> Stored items
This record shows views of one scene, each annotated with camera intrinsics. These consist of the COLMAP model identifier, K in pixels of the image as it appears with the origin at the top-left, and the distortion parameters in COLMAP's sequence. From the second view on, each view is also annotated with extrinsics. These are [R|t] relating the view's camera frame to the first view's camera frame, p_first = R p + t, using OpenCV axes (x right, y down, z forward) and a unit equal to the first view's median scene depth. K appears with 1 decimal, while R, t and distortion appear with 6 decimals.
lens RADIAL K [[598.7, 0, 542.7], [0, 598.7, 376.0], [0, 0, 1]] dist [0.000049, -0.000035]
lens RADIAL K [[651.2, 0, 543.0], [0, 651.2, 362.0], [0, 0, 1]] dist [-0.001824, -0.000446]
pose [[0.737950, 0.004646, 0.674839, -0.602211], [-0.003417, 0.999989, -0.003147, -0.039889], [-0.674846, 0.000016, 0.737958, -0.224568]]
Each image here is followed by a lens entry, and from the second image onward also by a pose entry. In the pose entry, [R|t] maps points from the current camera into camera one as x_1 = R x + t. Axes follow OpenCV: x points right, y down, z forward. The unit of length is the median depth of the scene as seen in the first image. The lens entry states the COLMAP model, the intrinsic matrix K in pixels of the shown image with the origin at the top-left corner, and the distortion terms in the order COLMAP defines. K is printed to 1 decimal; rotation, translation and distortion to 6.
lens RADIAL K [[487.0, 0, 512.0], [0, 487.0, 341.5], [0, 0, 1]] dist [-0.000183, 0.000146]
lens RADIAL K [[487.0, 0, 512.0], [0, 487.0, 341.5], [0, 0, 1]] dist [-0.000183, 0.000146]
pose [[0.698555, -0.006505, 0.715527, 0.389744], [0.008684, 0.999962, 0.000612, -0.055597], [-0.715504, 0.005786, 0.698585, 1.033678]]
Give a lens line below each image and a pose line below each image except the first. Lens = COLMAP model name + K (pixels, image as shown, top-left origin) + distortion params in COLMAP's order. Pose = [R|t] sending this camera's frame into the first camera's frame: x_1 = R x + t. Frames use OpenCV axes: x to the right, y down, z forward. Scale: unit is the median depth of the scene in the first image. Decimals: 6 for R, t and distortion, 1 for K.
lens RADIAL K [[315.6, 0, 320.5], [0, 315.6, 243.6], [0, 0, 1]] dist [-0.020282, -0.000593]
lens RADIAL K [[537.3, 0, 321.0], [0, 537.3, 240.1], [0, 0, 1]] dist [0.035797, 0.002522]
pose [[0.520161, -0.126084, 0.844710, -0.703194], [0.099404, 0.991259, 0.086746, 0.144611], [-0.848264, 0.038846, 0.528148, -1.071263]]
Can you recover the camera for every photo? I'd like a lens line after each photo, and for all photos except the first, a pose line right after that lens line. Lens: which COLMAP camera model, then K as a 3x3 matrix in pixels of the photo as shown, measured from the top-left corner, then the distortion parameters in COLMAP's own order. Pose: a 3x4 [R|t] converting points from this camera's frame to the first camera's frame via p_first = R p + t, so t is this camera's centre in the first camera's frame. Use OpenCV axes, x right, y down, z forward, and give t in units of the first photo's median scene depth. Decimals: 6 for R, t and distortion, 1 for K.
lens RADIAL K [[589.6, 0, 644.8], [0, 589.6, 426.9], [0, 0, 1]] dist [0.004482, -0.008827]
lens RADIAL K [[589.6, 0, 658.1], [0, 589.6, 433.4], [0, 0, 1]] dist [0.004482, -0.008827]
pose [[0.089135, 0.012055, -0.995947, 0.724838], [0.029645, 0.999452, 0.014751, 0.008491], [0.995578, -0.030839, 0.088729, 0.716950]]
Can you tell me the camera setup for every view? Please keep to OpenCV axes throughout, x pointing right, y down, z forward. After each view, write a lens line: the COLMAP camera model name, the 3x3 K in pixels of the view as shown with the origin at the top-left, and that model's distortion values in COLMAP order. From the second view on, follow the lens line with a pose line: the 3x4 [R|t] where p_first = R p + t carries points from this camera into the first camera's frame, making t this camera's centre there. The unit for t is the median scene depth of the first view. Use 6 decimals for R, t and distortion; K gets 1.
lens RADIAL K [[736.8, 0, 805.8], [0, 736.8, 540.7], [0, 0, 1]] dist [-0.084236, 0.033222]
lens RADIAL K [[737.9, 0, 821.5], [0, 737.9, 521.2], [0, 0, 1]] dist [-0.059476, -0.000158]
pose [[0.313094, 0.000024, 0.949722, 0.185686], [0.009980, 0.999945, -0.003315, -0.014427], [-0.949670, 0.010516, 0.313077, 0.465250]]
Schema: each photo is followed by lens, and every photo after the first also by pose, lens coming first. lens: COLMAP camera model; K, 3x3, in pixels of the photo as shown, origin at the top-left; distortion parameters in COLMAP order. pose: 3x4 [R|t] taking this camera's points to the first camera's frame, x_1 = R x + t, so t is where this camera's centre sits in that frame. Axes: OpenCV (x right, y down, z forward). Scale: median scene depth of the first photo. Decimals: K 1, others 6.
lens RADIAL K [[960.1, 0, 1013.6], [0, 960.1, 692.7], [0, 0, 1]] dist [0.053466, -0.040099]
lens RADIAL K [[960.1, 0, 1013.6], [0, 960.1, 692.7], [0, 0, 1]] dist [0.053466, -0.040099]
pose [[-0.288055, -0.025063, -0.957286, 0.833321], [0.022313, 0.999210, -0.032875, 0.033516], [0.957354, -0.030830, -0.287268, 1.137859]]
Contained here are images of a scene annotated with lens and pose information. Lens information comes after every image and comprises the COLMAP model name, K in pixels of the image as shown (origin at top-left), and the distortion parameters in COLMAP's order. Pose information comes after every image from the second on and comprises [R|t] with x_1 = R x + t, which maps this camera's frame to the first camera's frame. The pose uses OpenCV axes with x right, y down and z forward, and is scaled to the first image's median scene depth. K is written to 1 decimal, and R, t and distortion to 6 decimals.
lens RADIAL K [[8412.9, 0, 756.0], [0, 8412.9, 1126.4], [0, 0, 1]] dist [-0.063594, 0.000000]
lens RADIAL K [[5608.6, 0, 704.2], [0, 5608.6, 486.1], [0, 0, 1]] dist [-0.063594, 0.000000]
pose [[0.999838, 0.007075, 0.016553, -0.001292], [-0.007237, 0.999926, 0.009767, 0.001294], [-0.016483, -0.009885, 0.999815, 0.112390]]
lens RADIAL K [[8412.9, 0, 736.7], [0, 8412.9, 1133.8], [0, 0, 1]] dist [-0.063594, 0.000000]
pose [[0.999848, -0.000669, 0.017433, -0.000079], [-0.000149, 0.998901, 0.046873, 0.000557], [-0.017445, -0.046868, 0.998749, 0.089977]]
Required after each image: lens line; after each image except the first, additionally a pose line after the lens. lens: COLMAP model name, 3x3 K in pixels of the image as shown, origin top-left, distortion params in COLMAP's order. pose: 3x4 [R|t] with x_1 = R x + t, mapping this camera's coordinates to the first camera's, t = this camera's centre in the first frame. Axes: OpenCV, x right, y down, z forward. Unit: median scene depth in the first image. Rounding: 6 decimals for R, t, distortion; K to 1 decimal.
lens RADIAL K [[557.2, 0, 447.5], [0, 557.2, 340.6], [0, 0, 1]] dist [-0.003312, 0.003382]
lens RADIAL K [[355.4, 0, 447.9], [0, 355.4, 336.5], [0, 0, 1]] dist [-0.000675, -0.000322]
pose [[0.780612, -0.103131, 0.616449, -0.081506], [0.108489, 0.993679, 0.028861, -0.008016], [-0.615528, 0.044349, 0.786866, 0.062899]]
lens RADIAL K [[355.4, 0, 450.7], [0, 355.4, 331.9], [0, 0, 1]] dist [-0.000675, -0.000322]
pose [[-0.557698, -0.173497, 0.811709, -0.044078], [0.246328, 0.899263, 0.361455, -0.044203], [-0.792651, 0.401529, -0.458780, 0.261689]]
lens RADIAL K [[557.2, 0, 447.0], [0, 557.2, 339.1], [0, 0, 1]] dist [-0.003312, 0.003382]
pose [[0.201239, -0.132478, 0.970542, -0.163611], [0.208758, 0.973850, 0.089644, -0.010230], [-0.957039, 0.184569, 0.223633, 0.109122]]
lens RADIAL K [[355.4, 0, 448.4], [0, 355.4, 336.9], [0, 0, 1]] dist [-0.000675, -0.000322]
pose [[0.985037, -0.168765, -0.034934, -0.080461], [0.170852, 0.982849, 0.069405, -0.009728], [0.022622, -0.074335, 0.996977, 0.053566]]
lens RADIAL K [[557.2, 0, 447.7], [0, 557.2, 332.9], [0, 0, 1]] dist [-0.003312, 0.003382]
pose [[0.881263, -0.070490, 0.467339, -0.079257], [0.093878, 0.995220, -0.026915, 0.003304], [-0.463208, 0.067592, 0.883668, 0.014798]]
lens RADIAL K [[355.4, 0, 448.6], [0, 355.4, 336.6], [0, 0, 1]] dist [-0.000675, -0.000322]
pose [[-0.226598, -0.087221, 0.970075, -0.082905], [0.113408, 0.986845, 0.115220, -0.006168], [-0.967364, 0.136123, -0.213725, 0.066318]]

> PROBLEM REQUIREMENTS
Please repeat, exactly and only, the lines from the one containing "Required after each" through the last line of the records, both included.

> SOLUTION TO THIS EXERCISE
Required after each image: lens line; after each image except the first, additionally a pose line after the lens. lens: COLMAP model name, 3x3 K in pixels of the image as shown, origin top-left, distortion params in COLMAP's order. pose: 3x4 [R|t] with x_1 = R x + t, mapping this camera's coordinates to the first camera's, t = this camera's centre in the first frame. Axes: OpenCV, x right, y down, z forward. Unit: median scene depth in the first image. Rounding: 6 decimals for R, t, distortion; K to 1 decimal.
lens RADIAL K [[557.2, 0, 447.5], [0, 557.2, 340.6], [0, 0, 1]] dist [-0.003312, 0.003382]
lens RADIAL K [[355.4, 0, 447.9], [0, 355.4, 336.5], [0, 0, 1]] dist [-0.000675, -0.000322]
pose [[0.780612, -0.103131, 0.616449, -0.081506], [0.108489, 0.993679, 0.028861, -0.008016], [-0.615528, 0.044349, 0.786866, 0.062899]]
lens RADIAL K [[355.4, 0, 450.7], [0, 355.4, 331.9], [0, 0, 1]] dist [-0.000675, -0.000322]
pose [[-0.557698, -0.173497, 0.811709, -0.044078], [0.246328, 0.899263, 0.361455, -0.044203], [-0.792651, 0.401529, -0.458780, 0.261689]]
lens RADIAL K [[557.2, 0, 447.0], [0, 557.2, 339.1], [0, 0, 1]] dist [-0.003312, 0.003382]
pose [[0.201239, -0.132478, 0.970542, -0.163611], [0.208758, 0.973850, 0.089644, -0.010230], [-0.957039, 0.184569, 0.223633, 0.109122]]
lens RADIAL K [[355.4, 0, 448.4], [0, 355.4, 336.9], [0, 0, 1]] dist [-0.000675, -0.000322]
pose [[0.985037, -0.168765, -0.034934, -0.080461], [0.170852, 0.982849, 0.069405, -0.009728], [0.022622, -0.074335, 0.996977, 0.053566]]
lens RADIAL K [[557.2, 0, 447.7], [0, 557.2, 332.9], [0, 0, 1]] dist [-0.003312, 0.003382]
pose [[0.881263, -0.070490, 0.467339, -0.079257], [0.093878, 0.995220, -0.026915, 0.003304], [-0.463208, 0.067592, 0.883668, 0.014798]]
lens RADIAL K [[355.4, 0, 448.6], [0, 355.4, 336.6], [0, 0, 1]] dist [-0.000675, -0.000322]
pose [[-0.226598, -0.087221, 0.970075, -0.082905], [0.113408, 0.986845, 0.115220, -0.006168], [-0.967364, 0.136123, -0.213725, 0.066318]]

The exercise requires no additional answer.